**SUPPLIED DATA**
§ §

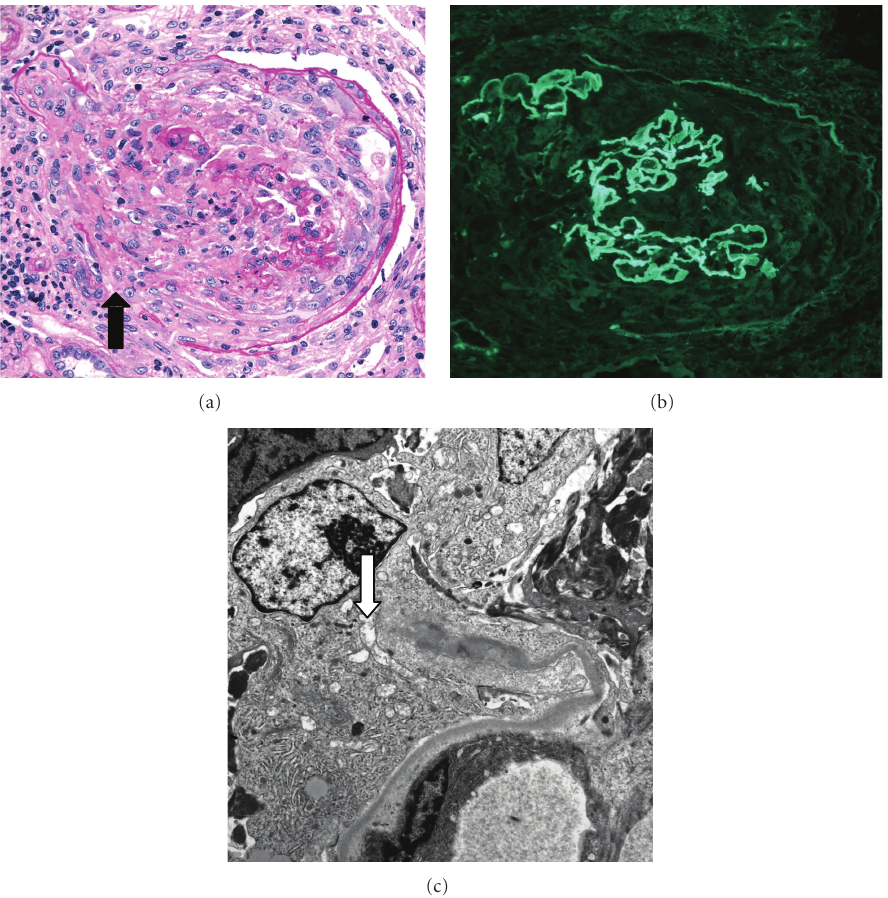
Figure 1: Glomeruli from the renal biopsy. (a) Cellular destructive crescent with discontinuities in Bowman’s capsule (arrow). The adjacent interstitium had edema and a mononuclear leukocytic infiltrate. Periodic acid-Schi ff × 250. (b) Immunofluorescence showing strong (3-4+) linear IgG staining along capillary walls. The capillary walls are disrupted focally due to crescent formation × 250. (c) Broken glomerular capillary wall (arrow) associated with a cellular crescent. There are no capillary wall electron dense deposits ×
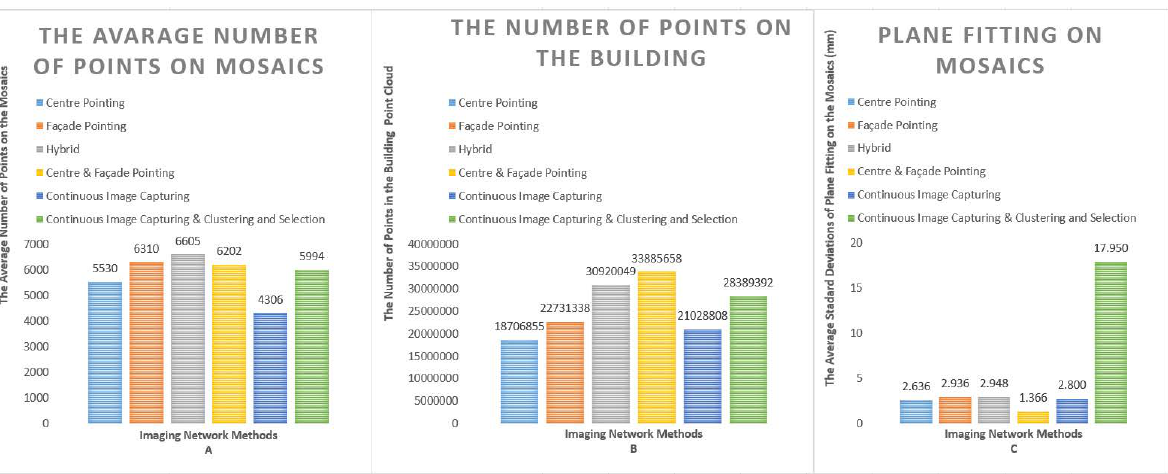
Figure 27. the average number of points on the five mosaics ( A ) and the whole building ( B ); the average standard deviations of plane fitting on the mosaics point clouds ( C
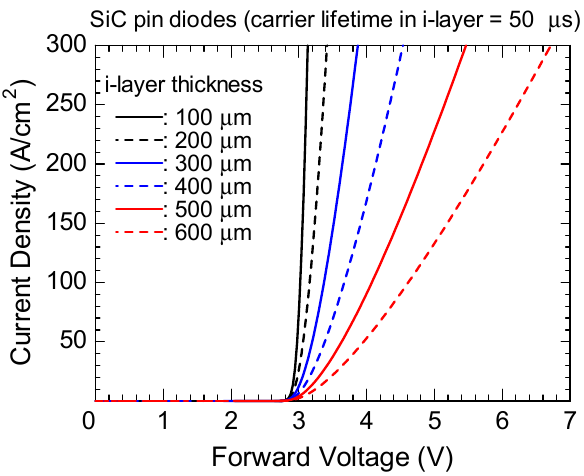
Figure 4. Forward characteristics of SiC pin diodes having different i-layer thicknesses from 100 µm (15 kV class) to 600 µm (65 kV class). Here the carrier lifetime was fixed at 50 µs.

§ §

**WHAT NEEDS TO BE DONE**
Leave the pictures out, and print every line of the listing exactly as written.

**EXERCISE SOLUTION**
Figure 1: Glomeruli from the renal biopsy. (a) Cellular destructive crescent with discontinuities in Bowman’s capsule (arrow). The adjacent interstitium had edema and a mononuclear leukocytic infiltrate. Periodic acid-Schi ff × 250. (b) Immunofluorescence showing strong (3-4+) linear IgG staining along capillary walls. The capillary walls are disrupted focally due to crescent formation × 250. (c) Broken glomerular capillary wall (arrow) associated with a cellular crescent. There are no capillary wall electron dense deposits ×
Figure 27. the average number of points on the five mosaics ( A ) and the whole building ( B ); the average standard deviations of plane fitting on the mosaics point clouds ( C
Figure 4. Forward characteristics of SiC pin diodes having different i-layer thicknesses from 100 µm (15 kV class) to 600 µm (65 kV class). Here the carrier lifetime was fixed at 50 µs.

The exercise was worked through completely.